- Work to complete:
Arrange the material below as a numbered list, one line per entry, leaving out blank lines and the picture.

- Dataset records:
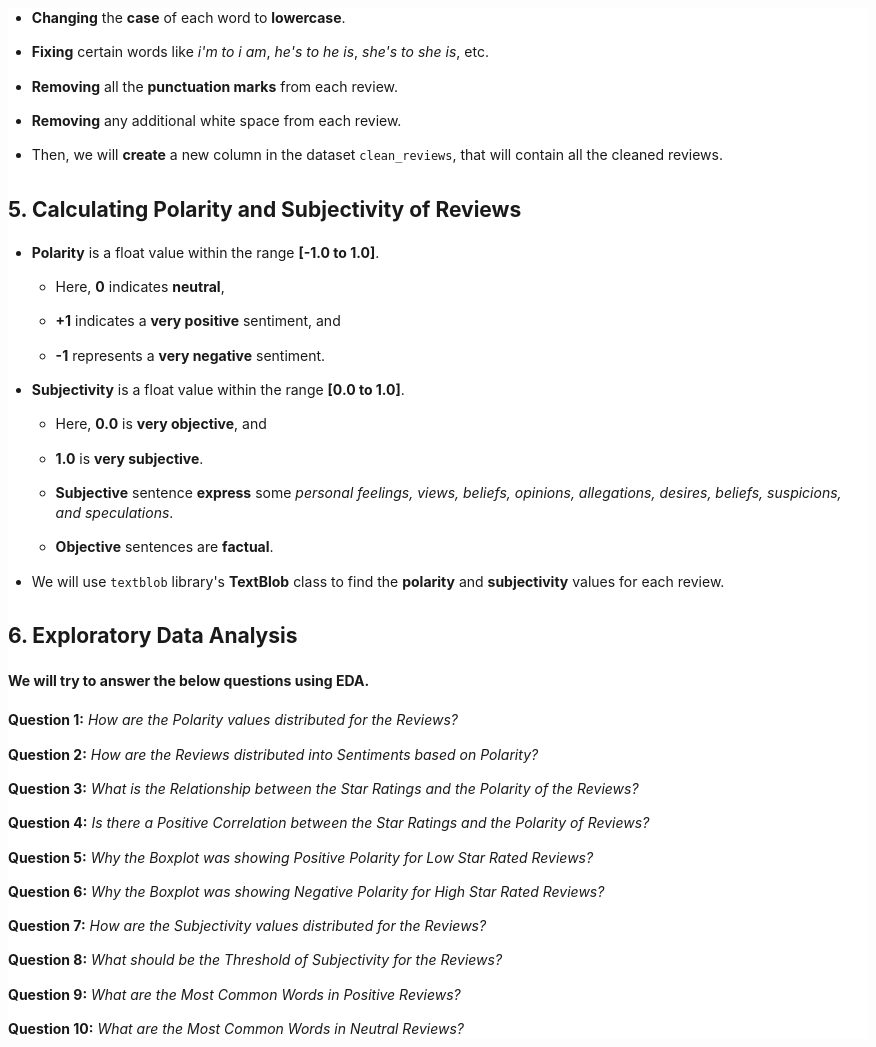   - **Changing** the **case** of each word to **lowercase**.

  - **Fixing** certain words like *i'm to i am*, *he's to he is*, *she's to she is*, etc.

  - **Removing** all the **punctuation marks** from each review.

  - **Removing** any additional white space from each review.

- Then, we will **create** a new column in the dataset `clean_reviews`, that will contain all the cleaned reviews.

## **5. Calculating Polarity and Subjectivity of Reviews**

- **Polarity** is a float value within the range **[-1.0 to 1.0]**.
  
  - Here, **0** indicates **neutral**,
  
  - **+1** indicates a **very positive** sentiment, and
  
  - **-1** represents a **very negative** sentiment.

- **Subjectivity** is a float value within the range **[0.0 to 1.0]**.

  - Here, **0.0** is **very objective**, and
  
  - **1.0** is **very subjective**. 
  
  - **Subjective** sentence **express** some *personal feelings, views, beliefs, opinions, allegations, desires, beliefs, suspicions, and speculations*.

  - **Objective** sentences are **factual**.

- We will use `textblob` library's **TextBlob** class to find the **polarity** and **subjectivity** values for each review.


## **6. Exploratory Data Analysis**

 <h4>We will try to answer the below questions using EDA.</h4>

 **Question 1:** *How are the Polarity values distributed for the Reviews?* 

 **Question 2:** *How are the Reviews distributed into Sentiments based on Polarity?*

 **Question 3:** *What is the Relationship between the Star Ratings and the Polarity of the Reviews?*

 **Question 4:** *Is there a Positive Correlation between the Star Ratings and the Polarity of Reviews?*

 **Question 5:** *Why the Boxplot was showing Positive Polarity for Low Star Rated Reviews?* 
 
 **Question 6:** *Why the Boxplot was showing Negative Polarity for High Star Rated Reviews?*

 **Question 7:** *How are the Subjectivity values distributed for the Reviews?*

 **Question 8:** *What should be the Threshold of Subjectivity for the Reviews?*
 
 **Question 9:** *What are the Most Common Words in Positive Reviews?*

 **Question 10:** *What are the Most Common Words in Neutral Reviews?*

- Answer space:
1.    - **Changing** the **case** of each word to **lowercase**.
2.   - **Fixing** certain words like *i'm to i am*, *he's to he is*, *she's to she is*, etc.
3.   - **Removing** all the **punctuation marks** from each review.
4.   - **Removing** any additional white space from each review.
5. - Then, we will **create** a new column in the dataset `clean_reviews`, that will contain all the cleaned reviews.
6. ## **5. Calculating Polarity and Subjectivity of Reviews**
7. - **Polarity** is a float value within the range **[-1.0 to 1.0]**.
8.   - Here, **0** indicates **neutral**,
9.   - **+1** indicates a **very positive** sentiment, and
10.   - **-1** represents a **very negative** sentiment.
11. - **Subjectivity** is a float value within the range **[0.0 to 1.0]**.
12.   - Here, **0.0** is **very objective**, and
13.   - **1.0** is **very subjective**. 
14.   - **Subjective** sentence **express** some *personal feelings, views, beliefs, opinions, allegations, desires, beliefs, suspicions, and speculations*.
15.   - **Objective** sentences are **factual**.
16. - We will use `textblob` library's **TextBlob** class to find the **polarity** and **subjectivity** values for each review.
17. ## **6. Exploratory Data Analysis**
18.  <h4>We will try to answer the below questions using EDA.</h4>
19.  **Question 1:** *How are the Polarity values distributed for the Reviews?* 
20.  **Question 2:** *How are the Reviews distributed into Sentiments based on Polarity?*
21.  **Question 3:** *What is the Relationship between the Star Ratings and the Polarity of the Reviews?*
22.  **Question 4:** *Is there a Positive Correlation between the Star Ratings and the Polarity of Reviews?*
23.  **Question 5:** *Why the Boxplot was showing Positive Polarity for Low Star Rated Reviews?* 
24.  **Question 6:** *Why the Boxplot was showing Negative Polarity for High Star Rated Reviews?*
25.  **Question 7:** *How are the Subjectivity values distributed for the Reviews?*
26.  **Question 8:** *What should be the Threshold of Subjectivity for the Reviews?*
27.  **Question 9:** *What are the Most Common Words in Positive Reviews?*
28.  **Question 10:** *What are the Most Common Words in Neutral Reviews?*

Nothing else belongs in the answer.